Even chronic hand washers like me will get stricken with norovirus if people around us don’t. Really gives me pause about ever eating out again. But I will.
I get email from the Red Hot Ladies, a group of women and friends who ride bicycle here on Oahu. I inquired if any of them had gotten sick after the century ride. Several responded and said they did not. They had eaten the shrimp and kal bi ribs with potato salad plates that were available at the end of the ride. People also ate the bananas, oranges and tangerines, and drank the Heed and the water that was available at rest stops, too. My assumption, then, is that the Hawaii Bicycle League’s food was probably A-OK.

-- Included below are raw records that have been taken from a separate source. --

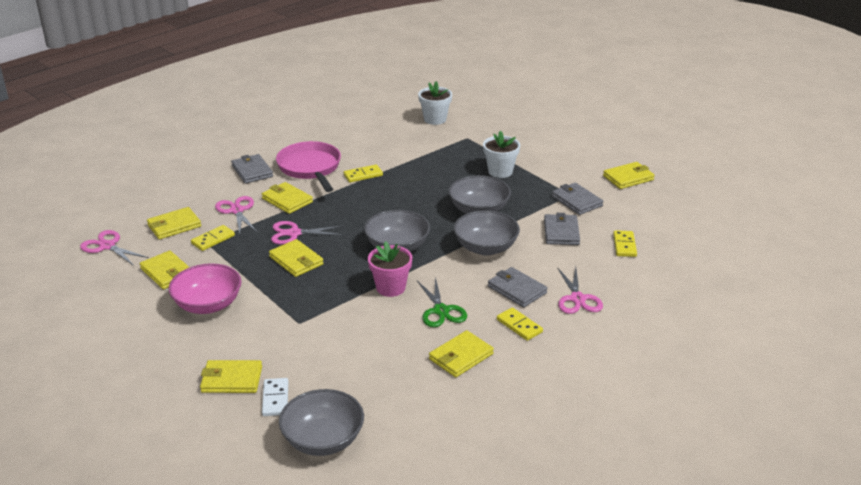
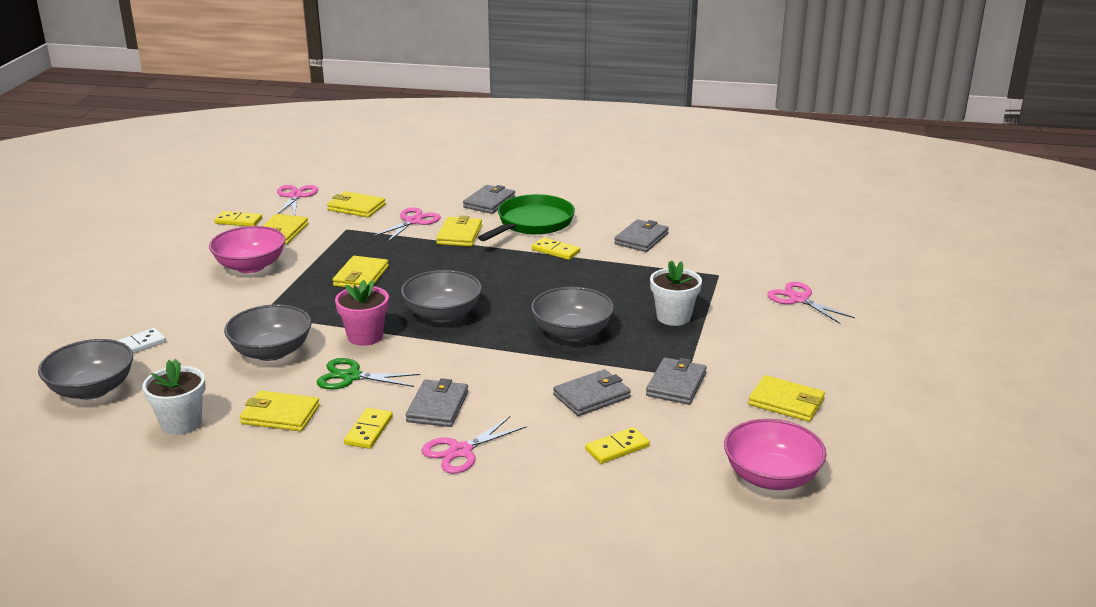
camera: 55 degrees right, 5 degrees down
(213, 239) = (353, 230): yellow domino -> yellow domino (238, 221)
(231, 379) = (149, 317): yellow wallet -> none
(294, 233) = (406, 258): pink scissors -> pink scissors (799, 299)
(310, 168) = (532, 223): pink pan -> green pan
(388, 141) = (641, 239): none -> grey wallet
(435, 119) = (729, 245): white flower pot -> white flower pot (181, 423)
(441, 311) = (351, 376): green scissors -> green scissors turned 60 degrees clockwise
(485, 248) = (500, 361): grey bowl -> grey bowl (271, 352)
(693, 212) = (771, 477): none -> pink bowl

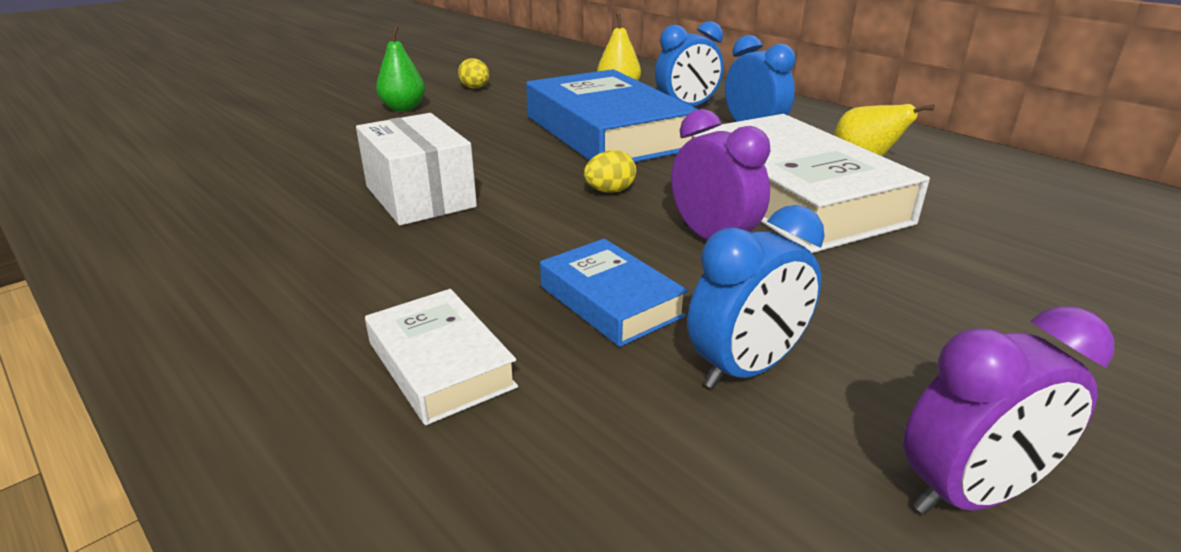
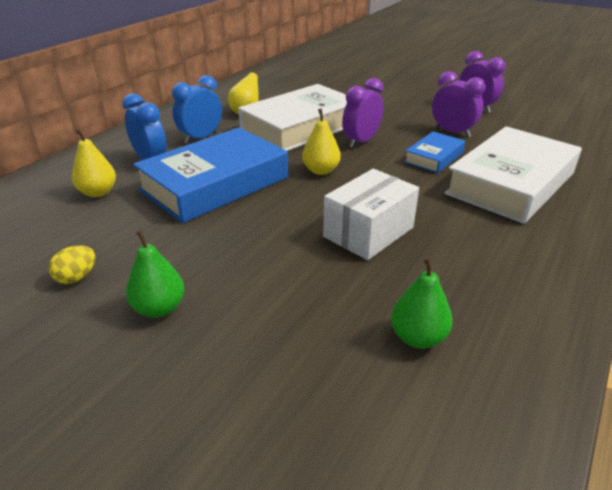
camera: 105 degrees left, 5 degrees up
(227, 189) = (418, 337): none -> green pear
(440, 364) = (511, 183): white book -> white book, size x2.02
(609, 191) = (321, 170): yellow egg -> yellow pear
(746, 369) = (452, 132): blue clock -> purple clock

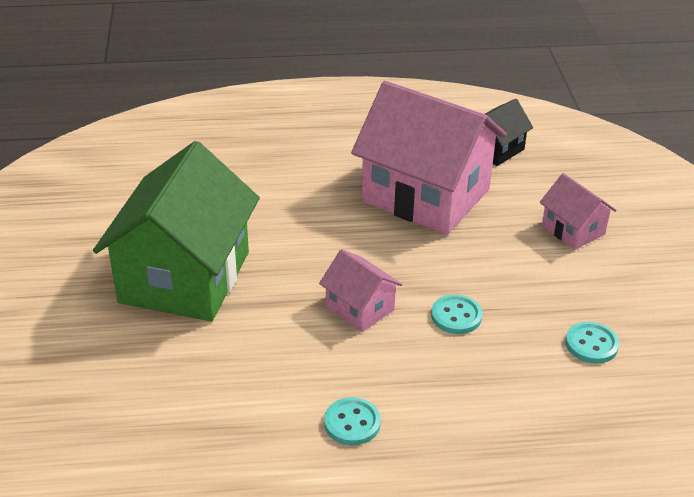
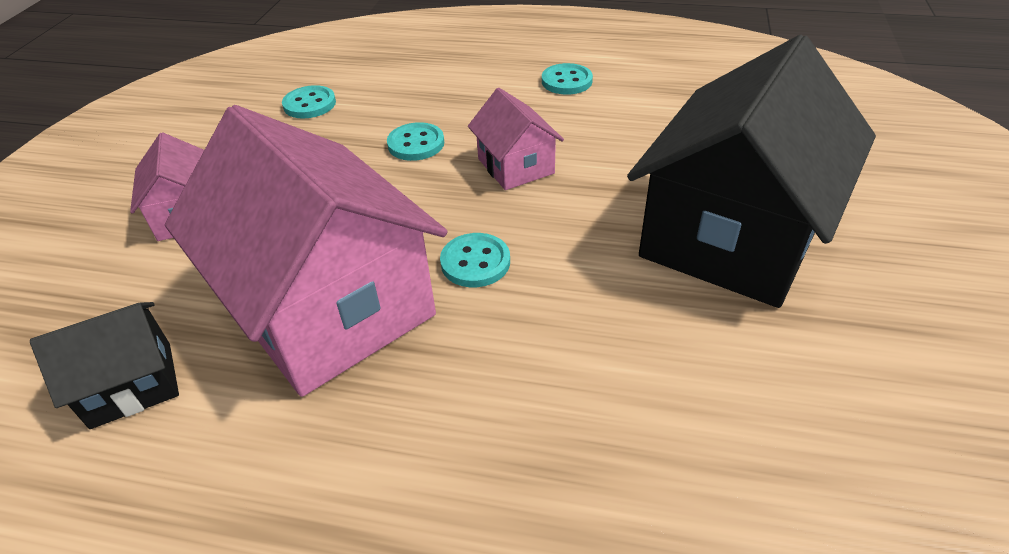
camera: 160 degrees left, 5 degrees up
(185, 277) = (732, 236): green house -> black house
(354, 232) = (475, 262): none -> turquoise button

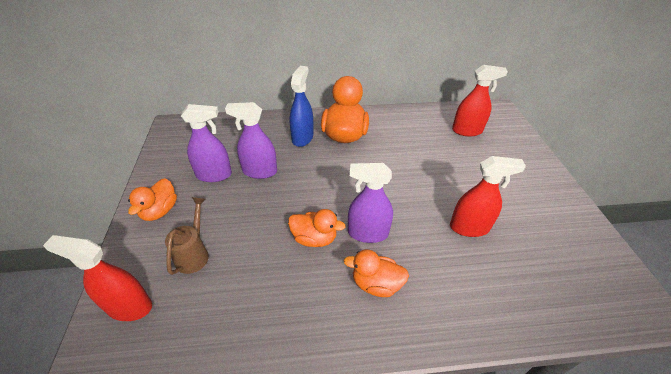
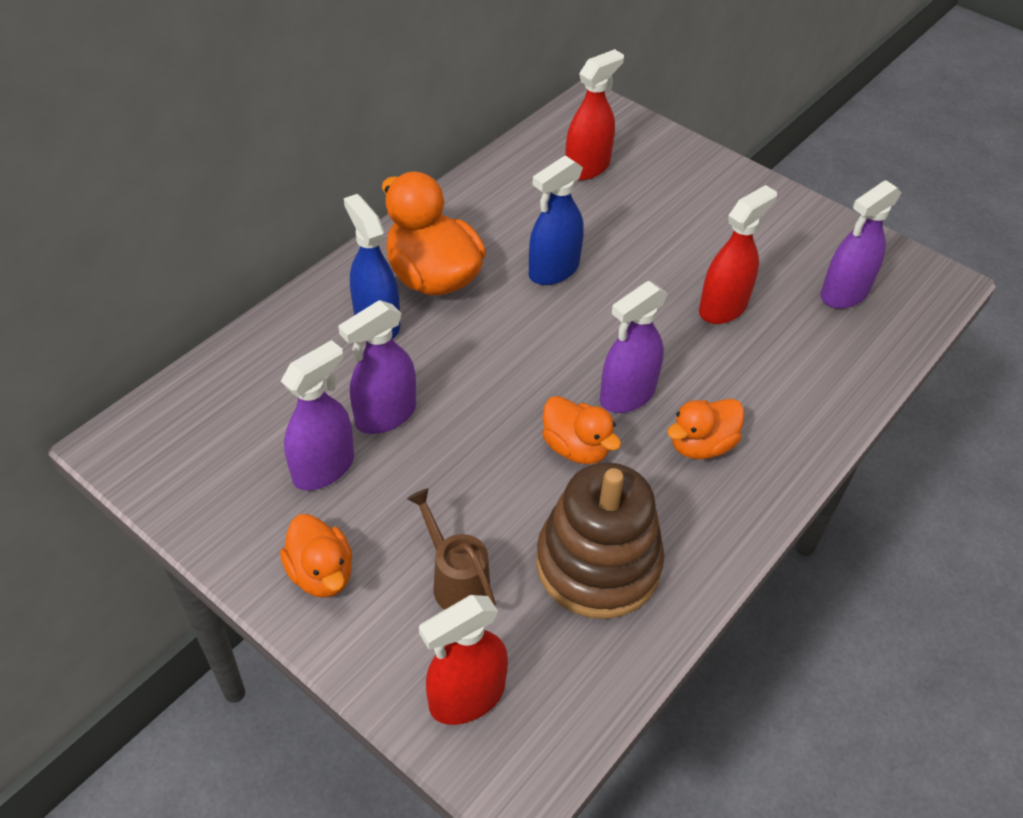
camera: 45 degrees left, 5 degrees up
(255, 298) = (598, 564): none -> brown stacking toy
(314, 238) = (576, 448): orange duck -> orange duck turned 75 degrees clockwise
(399, 161) = (553, 270): none -> blue spray bottle
(559, 268) = (844, 294): none -> purple spray bottle

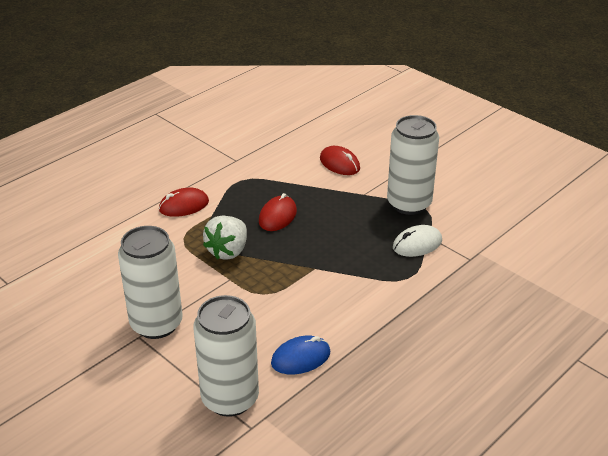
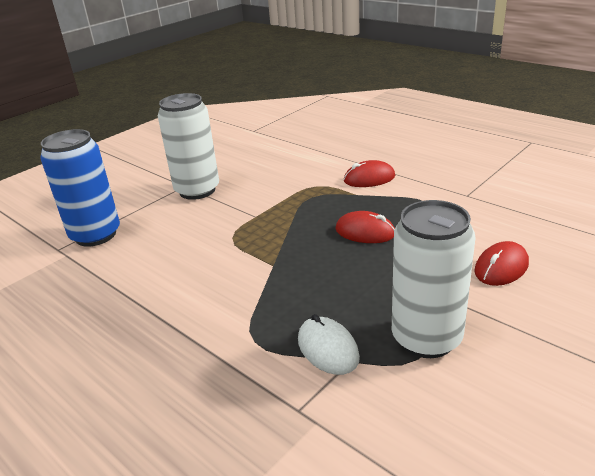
camera: 90 degrees right, 5 degrees down
(184, 205) = (369, 178): red mouse -> red mouse turned 75 degrees counterclockwise
(228, 251) = (298, 210): white strawberry -> none
(230, 398) = (95, 235): white can -> blue can
(301, 358) = (132, 267): blue mouse -> none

No matter how healthy and strong I was for this ride, I couldn’t beat back this viral bug all that easily. I don’t endorse life in a bubble, but I do think I’ll be more diligent about casing a joint before I eat its fare.
Based on my chat with the Health Department guy, it seems the norovirus outbreak on shore tends to follow the arrival of a cruise ship that has had its own norovirus outbreak. Norovirus has been a problem with nursing homes, which have had to beef up hygiene procedures for workers to stave off outbreaks that are potentially life-threatening for the aged. What do we learn from this experience? Hand-washing (and not re-contaminating by touching surfaces after hand-washing) is big. If a restaurant has marginal restrooms, that’s a flashing red light. We can take our business to a place that takes hygiene seriously. Better still, when we’re back on solid food, we can eat at home. Because the treat of eating out doesn’t feel like such a treat right now.